Dataset entries
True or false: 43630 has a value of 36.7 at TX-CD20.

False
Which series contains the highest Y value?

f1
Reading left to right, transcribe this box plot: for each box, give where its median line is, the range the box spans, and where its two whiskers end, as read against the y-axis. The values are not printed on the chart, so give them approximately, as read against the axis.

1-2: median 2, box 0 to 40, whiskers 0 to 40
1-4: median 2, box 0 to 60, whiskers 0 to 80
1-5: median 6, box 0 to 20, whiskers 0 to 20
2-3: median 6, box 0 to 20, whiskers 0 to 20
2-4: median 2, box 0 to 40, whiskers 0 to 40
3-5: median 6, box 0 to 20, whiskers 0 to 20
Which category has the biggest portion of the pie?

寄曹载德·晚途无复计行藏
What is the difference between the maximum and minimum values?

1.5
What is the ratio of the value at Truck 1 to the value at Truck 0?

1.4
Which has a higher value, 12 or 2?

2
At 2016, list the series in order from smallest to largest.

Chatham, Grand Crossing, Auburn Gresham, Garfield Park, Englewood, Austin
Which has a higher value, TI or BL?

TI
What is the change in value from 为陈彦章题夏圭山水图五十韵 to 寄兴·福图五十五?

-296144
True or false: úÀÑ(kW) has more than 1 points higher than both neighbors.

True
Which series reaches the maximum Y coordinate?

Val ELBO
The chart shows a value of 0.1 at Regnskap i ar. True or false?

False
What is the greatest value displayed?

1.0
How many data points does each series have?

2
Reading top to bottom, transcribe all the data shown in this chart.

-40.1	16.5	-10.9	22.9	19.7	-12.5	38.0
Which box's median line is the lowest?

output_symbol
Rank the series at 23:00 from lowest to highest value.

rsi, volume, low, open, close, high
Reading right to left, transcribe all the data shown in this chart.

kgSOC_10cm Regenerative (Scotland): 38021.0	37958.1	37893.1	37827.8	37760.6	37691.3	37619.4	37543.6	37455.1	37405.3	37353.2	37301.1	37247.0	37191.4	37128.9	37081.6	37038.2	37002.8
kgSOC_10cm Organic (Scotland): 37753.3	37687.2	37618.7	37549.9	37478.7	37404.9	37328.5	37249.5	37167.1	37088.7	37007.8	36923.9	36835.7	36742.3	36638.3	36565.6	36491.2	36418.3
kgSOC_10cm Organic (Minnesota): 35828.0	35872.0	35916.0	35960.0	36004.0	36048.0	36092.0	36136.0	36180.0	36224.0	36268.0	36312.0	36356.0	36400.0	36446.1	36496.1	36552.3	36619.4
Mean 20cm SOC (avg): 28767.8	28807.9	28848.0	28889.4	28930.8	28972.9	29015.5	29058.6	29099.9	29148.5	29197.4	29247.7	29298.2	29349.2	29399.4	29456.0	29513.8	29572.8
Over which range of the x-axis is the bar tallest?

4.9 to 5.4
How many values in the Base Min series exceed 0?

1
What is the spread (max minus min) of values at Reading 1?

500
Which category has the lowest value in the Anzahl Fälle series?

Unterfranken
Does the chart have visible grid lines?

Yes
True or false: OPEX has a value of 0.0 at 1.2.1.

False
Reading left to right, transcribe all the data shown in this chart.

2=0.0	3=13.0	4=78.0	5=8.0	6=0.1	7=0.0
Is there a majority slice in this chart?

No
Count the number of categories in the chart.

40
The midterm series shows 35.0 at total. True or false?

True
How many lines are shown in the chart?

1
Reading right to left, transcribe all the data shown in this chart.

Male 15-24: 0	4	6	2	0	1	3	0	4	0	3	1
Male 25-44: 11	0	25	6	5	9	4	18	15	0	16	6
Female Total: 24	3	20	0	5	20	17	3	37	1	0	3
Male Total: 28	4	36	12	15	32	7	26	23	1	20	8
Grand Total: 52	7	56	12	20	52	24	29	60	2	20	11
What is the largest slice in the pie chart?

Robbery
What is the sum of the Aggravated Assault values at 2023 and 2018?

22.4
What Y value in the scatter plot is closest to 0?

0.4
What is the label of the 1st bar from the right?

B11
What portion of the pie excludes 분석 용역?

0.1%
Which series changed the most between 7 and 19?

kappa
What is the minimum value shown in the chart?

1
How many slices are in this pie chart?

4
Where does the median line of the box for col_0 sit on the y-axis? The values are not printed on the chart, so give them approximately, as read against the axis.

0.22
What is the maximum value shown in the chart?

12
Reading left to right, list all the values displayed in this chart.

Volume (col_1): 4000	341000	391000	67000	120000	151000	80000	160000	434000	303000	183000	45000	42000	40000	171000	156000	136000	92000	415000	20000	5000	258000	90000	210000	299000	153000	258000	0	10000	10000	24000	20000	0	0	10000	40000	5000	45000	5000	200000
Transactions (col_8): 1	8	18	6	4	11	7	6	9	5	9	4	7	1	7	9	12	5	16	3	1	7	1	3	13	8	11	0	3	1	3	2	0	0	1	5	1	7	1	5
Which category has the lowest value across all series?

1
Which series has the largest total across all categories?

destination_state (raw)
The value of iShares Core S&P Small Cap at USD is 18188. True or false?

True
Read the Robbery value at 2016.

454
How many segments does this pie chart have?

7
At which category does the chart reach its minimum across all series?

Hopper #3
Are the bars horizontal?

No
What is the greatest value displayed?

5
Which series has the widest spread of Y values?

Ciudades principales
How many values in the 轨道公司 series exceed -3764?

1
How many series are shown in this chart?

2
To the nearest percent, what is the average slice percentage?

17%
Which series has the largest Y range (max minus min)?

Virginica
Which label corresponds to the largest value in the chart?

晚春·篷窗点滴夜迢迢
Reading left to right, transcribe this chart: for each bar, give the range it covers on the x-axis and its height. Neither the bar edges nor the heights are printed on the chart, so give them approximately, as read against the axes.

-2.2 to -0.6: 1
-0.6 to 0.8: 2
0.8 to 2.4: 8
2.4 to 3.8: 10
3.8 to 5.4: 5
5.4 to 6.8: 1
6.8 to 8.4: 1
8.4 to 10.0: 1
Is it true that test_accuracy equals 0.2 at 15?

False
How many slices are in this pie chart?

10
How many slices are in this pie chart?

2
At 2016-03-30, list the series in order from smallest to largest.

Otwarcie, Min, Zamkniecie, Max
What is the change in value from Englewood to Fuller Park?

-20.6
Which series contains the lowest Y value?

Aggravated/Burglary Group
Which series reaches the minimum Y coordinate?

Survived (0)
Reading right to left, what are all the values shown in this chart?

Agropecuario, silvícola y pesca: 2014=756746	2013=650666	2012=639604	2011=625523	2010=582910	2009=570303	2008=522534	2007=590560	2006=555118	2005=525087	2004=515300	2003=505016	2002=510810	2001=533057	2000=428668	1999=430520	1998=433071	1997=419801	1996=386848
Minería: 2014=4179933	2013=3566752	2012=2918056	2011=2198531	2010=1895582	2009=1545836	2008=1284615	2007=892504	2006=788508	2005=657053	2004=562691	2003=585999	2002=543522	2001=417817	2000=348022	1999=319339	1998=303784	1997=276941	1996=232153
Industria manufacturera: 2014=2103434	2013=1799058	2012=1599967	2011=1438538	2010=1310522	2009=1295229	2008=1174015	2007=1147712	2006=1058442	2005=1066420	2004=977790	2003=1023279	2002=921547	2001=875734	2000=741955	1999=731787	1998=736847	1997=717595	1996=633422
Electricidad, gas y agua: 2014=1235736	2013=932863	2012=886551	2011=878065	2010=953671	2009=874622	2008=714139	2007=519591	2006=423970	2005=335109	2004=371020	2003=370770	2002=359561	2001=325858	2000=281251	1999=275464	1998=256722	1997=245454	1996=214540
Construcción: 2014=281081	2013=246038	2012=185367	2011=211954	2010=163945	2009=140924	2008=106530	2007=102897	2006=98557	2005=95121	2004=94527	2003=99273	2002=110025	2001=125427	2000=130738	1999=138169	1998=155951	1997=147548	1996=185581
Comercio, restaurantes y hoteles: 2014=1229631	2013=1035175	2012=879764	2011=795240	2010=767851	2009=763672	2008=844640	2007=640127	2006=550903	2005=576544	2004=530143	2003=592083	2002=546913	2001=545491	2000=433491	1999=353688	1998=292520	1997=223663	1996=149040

__WHAT YOU HAVE TO DO__:
Copy, without any change, the lines of the material above starting with the line containing "Agropecuario, silvícola y" and ending after the line containing "Electricidad, gas y".

__WRITTEN REPLY__:
Agropecuario, silvícola y pesca: 2014=756746	2013=650666	2012=639604	2011=625523	2010=582910	2009=570303	2008=522534	2007=590560	2006=555118	2005=525087	2004=515300	2003=505016	2002=510810	2001=533057	2000=428668	1999=430520	1998=433071	1997=419801	1996=386848
Minería: 2014=4179933	2013=3566752	2012=2918056	2011=2198531	2010=1895582	2009=1545836	2008=1284615	2007=892504	2006=788508	2005=657053	2004=562691	2003=585999	2002=543522	2001=417817	2000=348022	1999=319339	1998=303784	1997=276941	1996=232153
Industria manufacturera: 2014=2103434	2013=1799058	2012=1599967	2011=1438538	2010=1310522	2009=1295229	2008=1174015	2007=1147712	2006=1058442	2005=1066420	2004=977790	2003=1023279	2002=921547	2001=875734	2000=741955	1999=731787	1998=736847	1997=717595	1996=633422
Electricidad, gas y agua: 2014=1235736	2013=932863	2012=886551	2011=878065	2010=953671	2009=874622	2008=714139	2007=519591	2006=423970	2005=335109	2004=371020	2003=370770	2002=359561	2001=325858	2000=281251	1999=275464	1998=256722	1997=245454	1996=214540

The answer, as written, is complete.